*Work task*:
Say how many of the lines below include the word "Quito", and write nothing else.

*Information supplied*:

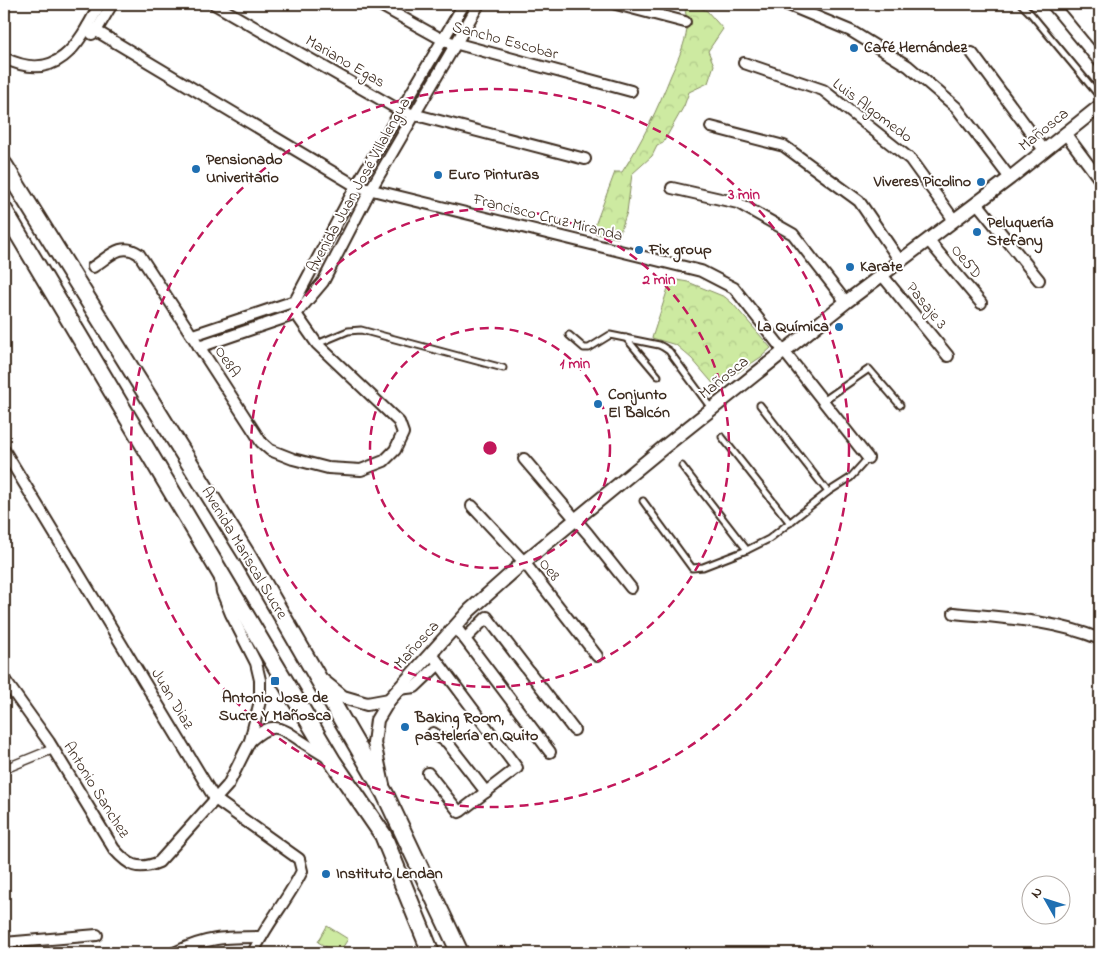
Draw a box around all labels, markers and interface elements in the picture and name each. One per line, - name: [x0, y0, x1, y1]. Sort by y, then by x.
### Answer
- street label: Sancho Escobar: [449, 15, 561, 67]
- street label: Mariano Egas: [301, 29, 389, 95]
- place label: Café Hernández: [864, 36, 969, 60]
- marker: Café Hernández: [848, 42, 860, 54]
- street label: Luis Algomedo: [827, 73, 917, 149]
- street label: Avenida Juan José Villalengua: [301, 93, 417, 277]
- street label: Mañosca: [1014, 102, 1074, 158]
- place label: Pensionado Univeritario: [206, 148, 283, 190]
- marker: Pensionado Univeritario: [190, 163, 202, 175]
- place label: Euro Pinturas: [448, 163, 539, 187]
- marker: Euro Pinturas: [432, 169, 444, 181]
- place label: Viveres Picolino: [873, 170, 971, 194]
- marker: Viveres Picolino: [975, 176, 987, 188]
- text: 3 min: [727, 184, 760, 206]
- street label: Francisco Cruz Miranda: [470, 188, 625, 248]
- place label: Peluquería Stefany: [987, 211, 1054, 254]
- marker: Peluquería Stefany: [971, 226, 983, 238]
- place label: Fix group: [648, 238, 712, 263]
- street label: Oe5D: [944, 240, 988, 284]
- marker: Fix group: [633, 244, 645, 256]
- place label: Karate: [860, 255, 903, 279]
- marker: Karate: [844, 261, 856, 273]
- text: 2 min: [642, 269, 676, 291]
- street label: Pasaje 3: [899, 277, 953, 335]
- place label: La Química: [757, 315, 829, 339]
- marker: La Química: [833, 321, 845, 333]
- street label: Oe8A: [208, 341, 246, 383]
- street label: Mañosca: [694, 350, 754, 406]
- text: 1 min: [560, 353, 591, 375]
- place label: Conjunto El Balcón: [608, 383, 670, 425]
- marker: Conjunto El Balcón: [592, 398, 604, 410]
- centre of rings: [481, 439, 499, 457]
- street label: Avenida Mariscal Sucre: [195, 482, 294, 625]
- street label: Oe8: [532, 553, 566, 587]
- street label: Mañosca: [389, 615, 445, 675]
- street label: Juan Diaz: [144, 664, 200, 734]
- marker: Antonio Jose de Sucre Y Mañosca: [269, 675, 281, 687]
- place label: Antonio Jose de Sucre Y Mañosca: [219, 686, 332, 728]
- place label: Baking Room, pastelería en Quito: [414, 706, 538, 748]
- marker: Baking Room, pastelería en Quito: [399, 721, 411, 733]
- street label: Antonio Sanchez: [57, 737, 135, 843]
- place label: Instituto Lendan: [336, 862, 443, 886]
- marker: Instituto Lendan: [320, 868, 332, 880]
- north arrow: [1022, 874, 1072, 924]
- text: N: [1026, 882, 1048, 903]

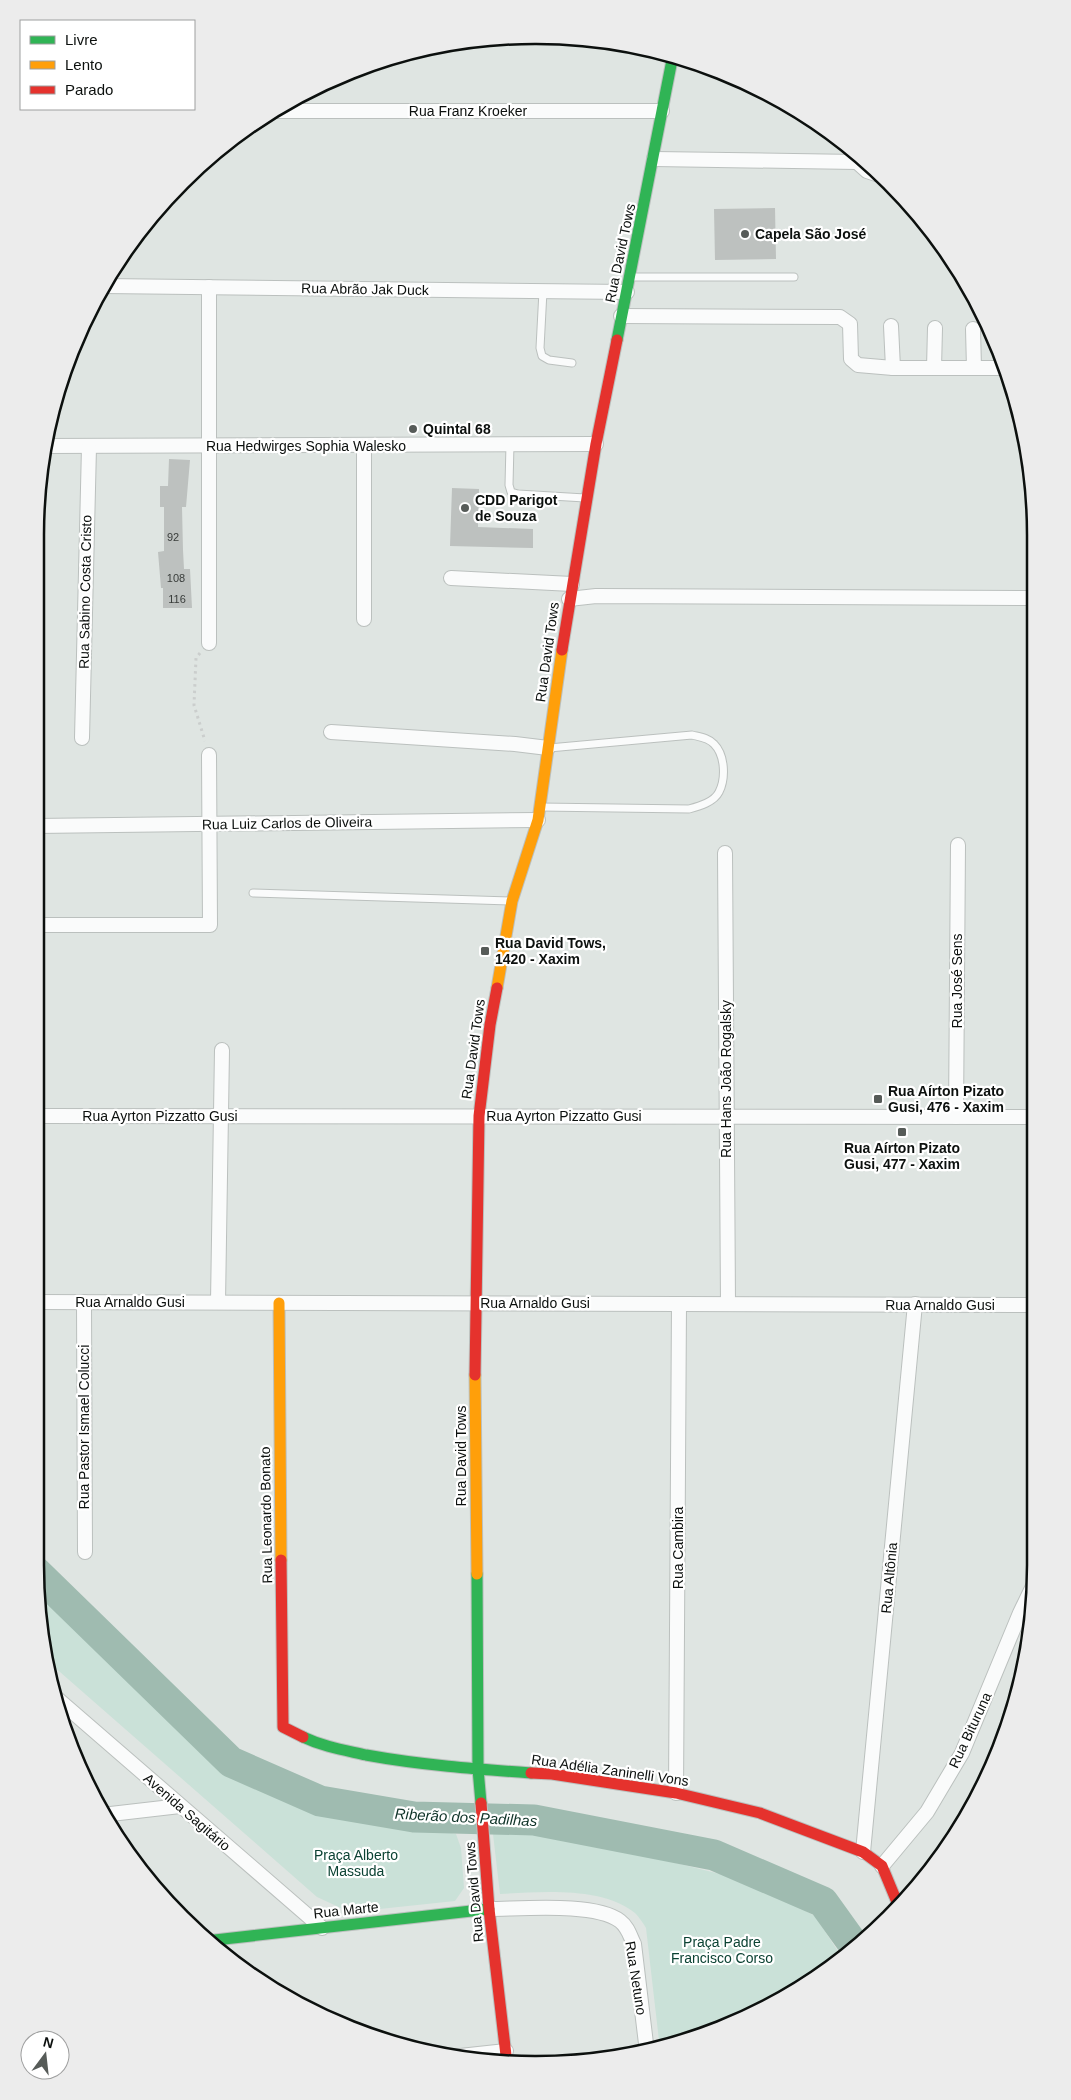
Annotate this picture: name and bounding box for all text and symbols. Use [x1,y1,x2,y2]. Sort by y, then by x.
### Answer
legend [20,20,195,110]
text: Livre [65,31,98,48]
text: Lento [65,56,103,73]
text: Parado [65,81,113,98]
street label: Rua Franz Kroeker [409,103,527,119]
street label: Rua David Tows [602,202,638,304]
place label: Capela São José [755,226,866,242]
marker: Capela São José [739,228,751,240]
street label: Rua Abrão Jak Duck [301,280,430,298]
place label: Quintal 68 [423,421,491,437]
marker: Quintal 68 [407,423,419,435]
street label: Rua Hedwirges Sophia Walesko [206,438,406,454]
place label: CDD Parigot de Souza [475,492,558,524]
marker: CDD Parigot de Souza [459,502,471,514]
street label: Rua Sabino Costa Cristo [76,515,94,669]
house number: 92 [167,531,179,543]
house number: 108 [167,572,185,584]
house number: 116 [168,593,186,605]
street label: Rua David Tows [532,601,562,703]
street label: Rua Luiz Carlos de Oliveira [202,814,373,832]
street label: Rua José Sens [949,934,965,1028]
place label: Rua David Tows, 1420 - Xaxim [495,935,606,967]
marker: Rua David Tows, 1420 - Xaxim [479,945,491,957]
street label: Rua David Tows [458,998,488,1100]
street label: Rua Hans João Rogalsky [718,1000,734,1158]
place label: Rua Aírton Pizato Gusi, 476 - Xaxim [888,1083,1004,1115]
marker: Rua Aírton Pizato Gusi, 476 - Xaxim [872,1093,884,1105]
street label: Rua Ayrton Pizzatto Gusi [82,1108,238,1124]
street label: Rua Ayrton Pizzatto Gusi [486,1108,642,1124]
marker: Rua Aírton Pizato Gusi, 477 - Xaxim [896,1126,908,1138]
place label: Rua Aírton Pizato Gusi, 477 - Xaxim [844,1140,960,1172]
street label: Rua Arnaldo Gusi [75,1294,185,1310]
street label: Rua Arnaldo Gusi [480,1295,590,1311]
street label: Rua Arnaldo Gusi [885,1297,995,1313]
street label: Rua Pastor Ismael Colucci [76,1345,92,1509]
street label: Rua David Tows [453,1406,469,1506]
street label: Rua Leonardo Bonato [257,1446,275,1584]
street label: Rua Cambira [670,1507,686,1589]
street label: Rua Altônia [878,1541,900,1614]
street label: Rua Bituruna [945,1689,995,1770]
street label: Rua Adélia Zaninelli Vons [530,1751,690,1789]
street label: Avenida Sagitário [140,1770,234,1854]
water label: Riberão dos Padilhas [394,1805,538,1829]
street label: Rua David Tows [462,1841,486,1943]
park label: Praça Alberto Massuda [314,1847,398,1879]
street label: Rua Marte [313,1899,380,1921]
park label: Praça Padre Francisco Corso [671,1934,773,1966]
street label: Rua Netuno [622,1940,650,2016]
north arrow [20,2030,70,2080]
text: N [41,2033,55,2051]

*Solution to this task*:
2